Specialty Board Certification After Residency
Once a physician finishes residency, they become eligible for the exam most people think of when they hear “board certified.” This is the specialty certification exam, administered by one of the 24 member boards of the ABMS. Each specialty has its own board: the American Board of Internal Medicine handles internal medicine, the American Board of Surgery handles surgical specialties, and so on.
The general requirements for certification are consistent across specialties. A candidate must hold a medical degree (MD or DO), have completed three to seven years of accredited residency training depending on the specialty, hold an unrestricted medical license, and provide letters of attestation from program faculty. Then they sit for a specialty-specific exam covering the clinical knowledge and judgment expected in that field.
Subspecialty certification adds another layer. A physician who is already board certified in internal medicine, for example, can pursue additional certification in cardiology or gastroenterology after completing a fellowship. This requires passing yet another exam in the subspecialty discipline.
Maintaining Certification Over Time
Board certification is not permanent. Physicians must participate in an ongoing process called Maintenance of Certification (MOC) to keep their status current. The specifics vary by specialty board, but the general framework involves earning at least 100 MOC points every five years through educational activities and quality improvement projects, plus passing a periodic knowledge assessment.
Boards now offer several assessment formats. Some allow a traditional exam taken every ten years.

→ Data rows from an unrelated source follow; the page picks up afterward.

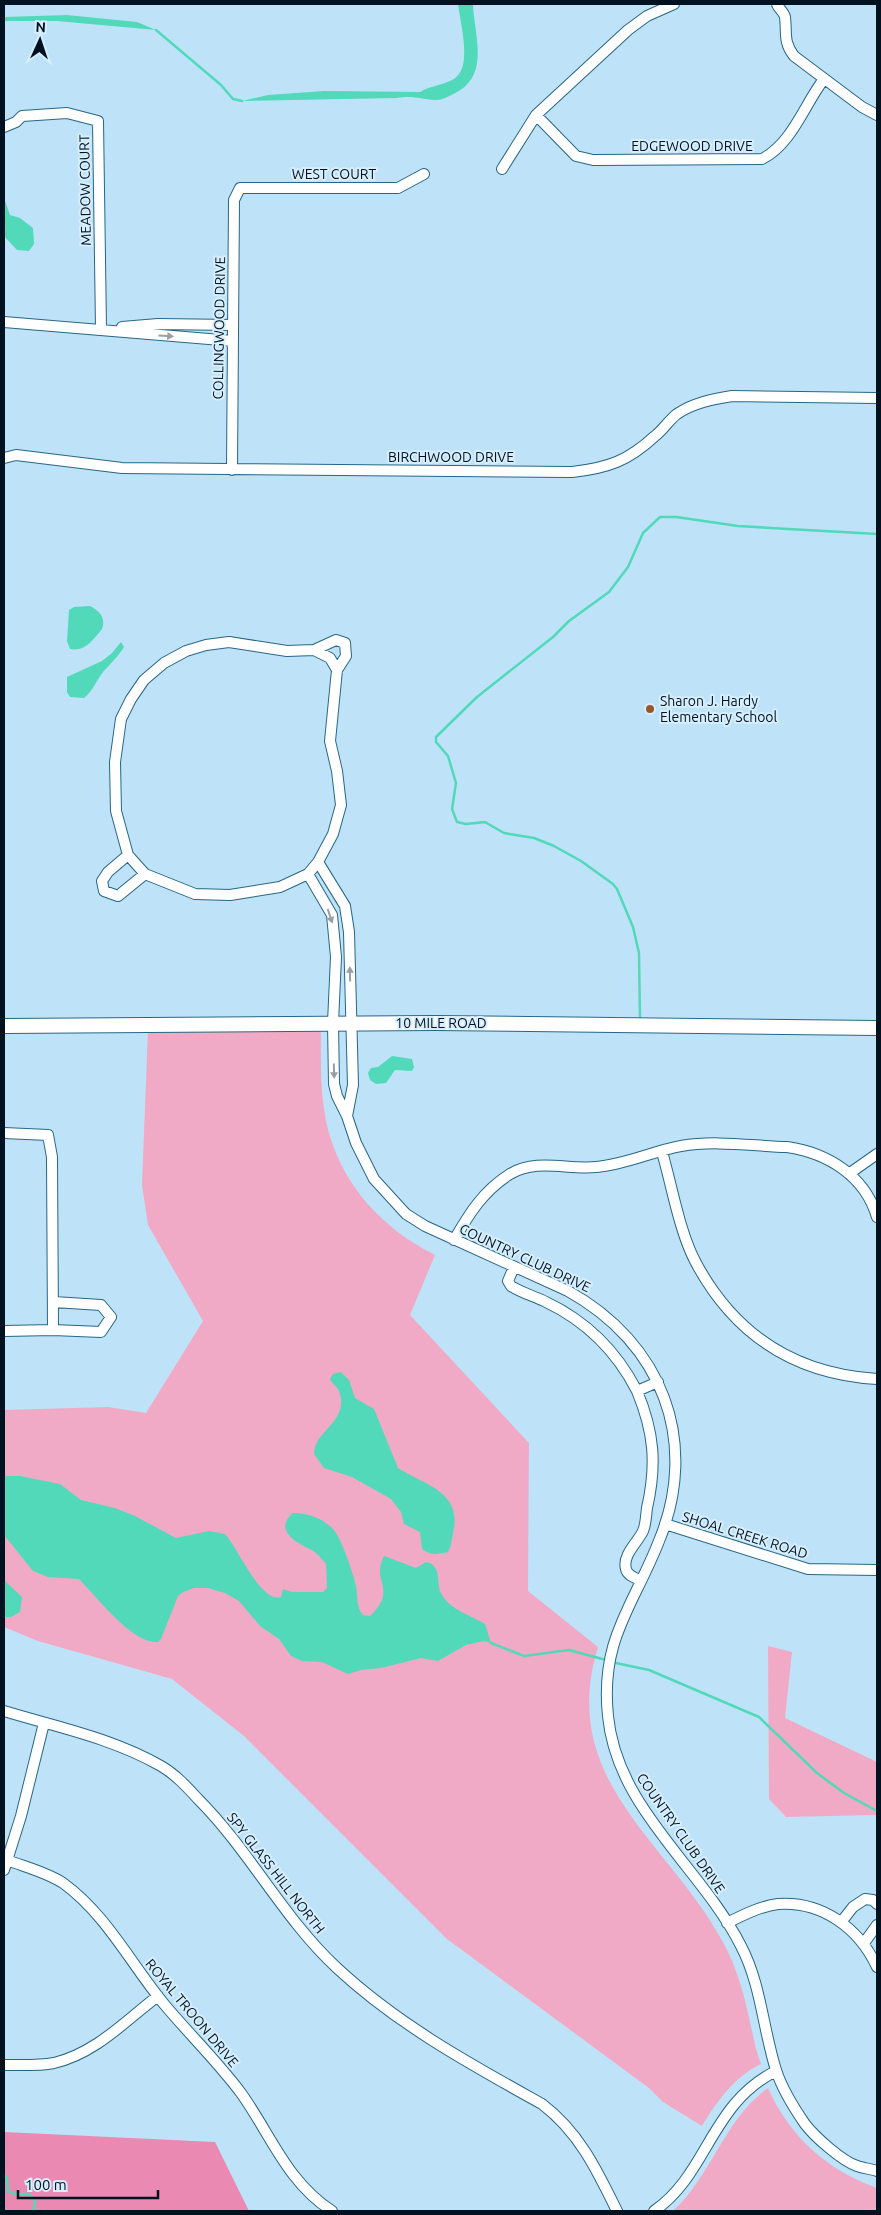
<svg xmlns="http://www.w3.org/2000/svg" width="881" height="2215" viewBox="0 0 881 2215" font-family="Ubuntu,sans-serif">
<rect width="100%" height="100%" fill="#bee3f9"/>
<path fill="#f1aac6" d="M321,1028C321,1055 320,1083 324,1109C333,1175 377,1226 435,1255L410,1315L529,1443L528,1591L598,1647C557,1781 669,1841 724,1944C738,1970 745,1998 751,2027C754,2039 756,2052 761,2064C733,2078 718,2100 702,2126L663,2102L649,2088L447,1939L244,1736L172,1679L38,1641L4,1627V1410L108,1407L146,1413L203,1321L148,1225L142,1185L148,1029Z
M768,1646L792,1652L785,1718L877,1762V1815L786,1817L769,1799Z
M768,2088C790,2137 827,2170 877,2188V2211H673C712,2175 724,2119 768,2088Z"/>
<path fill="#ea89b1" d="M4,2132L215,2142L249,2211H4Z"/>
<path fill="#51d9b9" d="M458,4H473C474,34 490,74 457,92C451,95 442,101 435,100C420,99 413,95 397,98L242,101L268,95L324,91L420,92C430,86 442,85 452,80C474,70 460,23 458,4Z
M67,15L137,22L156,30L57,21H4V17Z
M4,198L10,215L20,218L33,228L34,244L29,251L17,250L4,236Z
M90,606C100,611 106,618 102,629C93,640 85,652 70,649L67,641L69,610L74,607Z
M121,642L124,647C118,657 110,664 103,672C96,681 93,691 84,698L70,697L67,692V677L102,661L112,653Z
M392,1056L412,1059L414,1067L412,1071L395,1070L386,1083L376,1084L370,1080L368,1073L371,1068L378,1067Z
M341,1372L349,1380L355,1398L374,1409L398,1468C424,1485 463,1491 453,1533C452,1539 451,1547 448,1552C438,1554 430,1556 422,1549L420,1532L404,1524L401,1512L391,1499L352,1477L324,1468L314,1454C314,1430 350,1422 339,1391C337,1386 332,1384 330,1379L333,1374Z
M4,1476H20L60,1484L81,1500L115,1508L135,1516L176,1538L209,1531L225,1534C237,1546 261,1604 281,1597L283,1589L292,1592H323L327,1588L326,1564C322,1559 318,1554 312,1550C299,1544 272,1531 293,1513C307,1513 322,1518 332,1528C341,1536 353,1573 356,1586C358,1597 356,1607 363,1615L370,1616C399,1588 370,1582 384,1556L416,1568L426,1562C443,1565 435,1584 442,1595C451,1610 470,1615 485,1624L491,1643L484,1641L466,1645L438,1661L421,1658L381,1668L361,1670L348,1674L322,1662L302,1661L291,1656L279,1639L260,1626L239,1601L225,1593L208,1588H194L183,1592L178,1596L161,1639L158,1642C133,1645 96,1596 79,1579L48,1577L33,1571L4,1535Z
M4,1580L22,1597L20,1612L11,1617H4Z"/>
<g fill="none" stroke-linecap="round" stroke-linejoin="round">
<path stroke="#51d9b9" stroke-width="2.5" d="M156,30L221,85L233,99L242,101
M640,1019L639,953L633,927L617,889L613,884L581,861L554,846L534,838L504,833L485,822L466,824L457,822L452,809L456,783L448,756L436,742V737L477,697L553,637L569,621L609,592L628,567L643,533L660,517H676L738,526L877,534
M491,1643L524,1656L569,1650L606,1660
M611,1662L649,1670L759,1717L817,1773L844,1793L877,1811
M4,2175L7,2178L8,2191L14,2194H28L35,2200L34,2211"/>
<g stroke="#276686" stroke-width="12">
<path id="street" d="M777,4C778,8 784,12 785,17C787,33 783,42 794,56L862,107L877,115
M536,115L576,156L593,160L762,159C792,144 804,105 824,79
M4,127L16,122L22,116L67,113L98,121L101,328
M502,169L536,115L628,30L647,16L674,4
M4,322L233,341
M122,327L158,324L233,325
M4,458L16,455L122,468L572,472C608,468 628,461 655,436C663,430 669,420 677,414C693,403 713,399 732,396L877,398
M232,470L234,200L240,188H398L424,174
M229,642L287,651L314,650L330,658L337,670L330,741L337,771L341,805L333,834L318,862L308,874L280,887L230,895L195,894L145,874L128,855L116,811L115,762L121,719L131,699L144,680L164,663L186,651L206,645Z
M314,650L336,640L345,643L346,656L337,670
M128,855L108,872L102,881L104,891L118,896L145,874
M318,862L345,906L349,932L353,1085L347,1116
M308,874L332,915L336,957L333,1023L334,1084L337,1096L347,1116L356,1143L374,1179L406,1214L425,1226L568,1291C662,1343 700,1441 659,1541C633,1607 600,1639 608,1716C617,1809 701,1867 741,1946C761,1984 763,2029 776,2070C782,2089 794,2108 805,2124C815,2137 842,2161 857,2166C863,2168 871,2169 877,2171
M4,1133L48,1135L52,1157L53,1330L4,1331
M662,1152C672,1186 679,1230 695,1261C734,1335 794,1374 877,1379
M850,1173L877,1154
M454,1240C469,1214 483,1191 510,1174C537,1158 567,1170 596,1167C625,1165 653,1151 681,1146C715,1140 753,1146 787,1147C828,1153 865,1176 877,1217
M514,1267L508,1281L511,1286C522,1293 534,1296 546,1302C586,1321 617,1352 637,1391L658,1382
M53,1330L101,1332L111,1317L101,1305L54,1302
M637,1391C654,1432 657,1464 647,1508C646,1515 646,1524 643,1531C638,1542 622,1555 626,1569C627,1575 635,1578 640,1580
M665,1524L808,1569L877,1570
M4,1711C57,1727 112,1738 161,1766C175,1774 187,1787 198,1799C250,1851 283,1918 337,1968C397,2024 470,2064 542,2104C579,2132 597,2170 617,2211
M7,1860C25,1867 46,1872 63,1883C106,1914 131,1964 164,2004C189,2034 218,2062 241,2093C271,2135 287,2182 332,2211
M4,1870L21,1816L44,1723
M842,1921L853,1907L865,1899L873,1900L877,1904
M727,1923C743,1915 761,1906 778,1904C822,1901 859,1928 877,1967
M864,1943L877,1925
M4,2065C20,2065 38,2066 54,2063C96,2053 125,2021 158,1996
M654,2211C708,2174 710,2104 776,2071"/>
</g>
<g stroke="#276686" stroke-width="16">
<path id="secondary" d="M4,1026L435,1023L877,1028"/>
</g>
<use href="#street" stroke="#fff" stroke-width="10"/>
<use href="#secondary" stroke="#fff" stroke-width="14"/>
</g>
<defs><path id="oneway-solid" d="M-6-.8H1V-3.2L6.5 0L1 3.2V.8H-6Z" transform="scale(1.25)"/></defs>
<g fill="#99a0a5">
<use href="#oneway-solid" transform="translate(166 336) rotate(4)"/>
<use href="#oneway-solid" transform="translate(330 916) rotate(72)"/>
<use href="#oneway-solid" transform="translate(350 974) rotate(-91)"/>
<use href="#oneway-solid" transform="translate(334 1071) rotate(89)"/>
</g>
<circle fill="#995725" stroke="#d6eefd" stroke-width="2" cx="650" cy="709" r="5"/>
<g text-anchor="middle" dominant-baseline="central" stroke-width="4" stroke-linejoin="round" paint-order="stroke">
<g font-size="14" fill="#00121f" stroke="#d6eefd">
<text x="692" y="146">EDGEWOOD DRIVE</text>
<text x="334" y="174">WEST COURT</text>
<text transform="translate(85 190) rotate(-91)">MEADOW COURT</text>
<text transform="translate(219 328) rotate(-89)">COLLINGWOOD DRIVE</text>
<text x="451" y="457">BIRCHWOOD DRIVE</text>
<text x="441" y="1023">10 MILE ROAD</text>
<text transform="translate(525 1258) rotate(25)">COUNTRY CLUB DRIVE</text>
<text transform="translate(745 1535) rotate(17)">SHOAL CREEK ROAD</text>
<text transform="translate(681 1833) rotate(55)">COUNTRY CLUB DRIVE</text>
<text transform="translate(276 1873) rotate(52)">SPY GLASS HILL NORTH</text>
<text transform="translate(192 2013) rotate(50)">ROYAL TROON DRIVE</text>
</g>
<g font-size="14" fill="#00121f" stroke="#d6eefd" text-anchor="start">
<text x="660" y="701">Sharon J. Hardy<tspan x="660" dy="16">Elementary School</tspan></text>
</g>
</g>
<rect width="881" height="2215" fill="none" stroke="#00121f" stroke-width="10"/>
<g transform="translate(40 40) rotate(3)" stroke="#d6eefd" stroke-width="4" paint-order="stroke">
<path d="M0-4L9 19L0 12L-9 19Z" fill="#00121f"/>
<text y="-8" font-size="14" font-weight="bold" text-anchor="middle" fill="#00121f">N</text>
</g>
<path d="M18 2190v8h140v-8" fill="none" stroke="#00121f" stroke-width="2.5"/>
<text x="25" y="2190" font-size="15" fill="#00121f" stroke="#d6eefd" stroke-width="4" paint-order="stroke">100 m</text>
</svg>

Others offer a longitudinal knowledge assessment, where physicians answer a smaller number of questions on a rolling basis throughout the year rather than sitting for a single high-stakes test. There are also collaborative pathways tied to practice improvement efforts. The goal is to verify that a physician’s knowledge stays current as medical science evolves.
Why “Board Certified” Matters in Practice
For patients, seeing “board certified” on a physician’s credentials means that doctor passed a rigorous specialty exam beyond what’s required for basic licensure. It signals that an independent organization verified their expertise in a specific area of medicine. Many hospitals require board certification for staff privileges, and some insurance plans use it as a credentialing criterion.
For physicians, the distinction between being licensed and being board certified is significant. Licensure is the legal floor: it confirms minimum competency to practice medicine safely. Board certification sits above that floor and is tied to career advancement, hospital privileges, and professional reputation. A physician can legally practice without board certification, but doing so increasingly limits where and how they can work.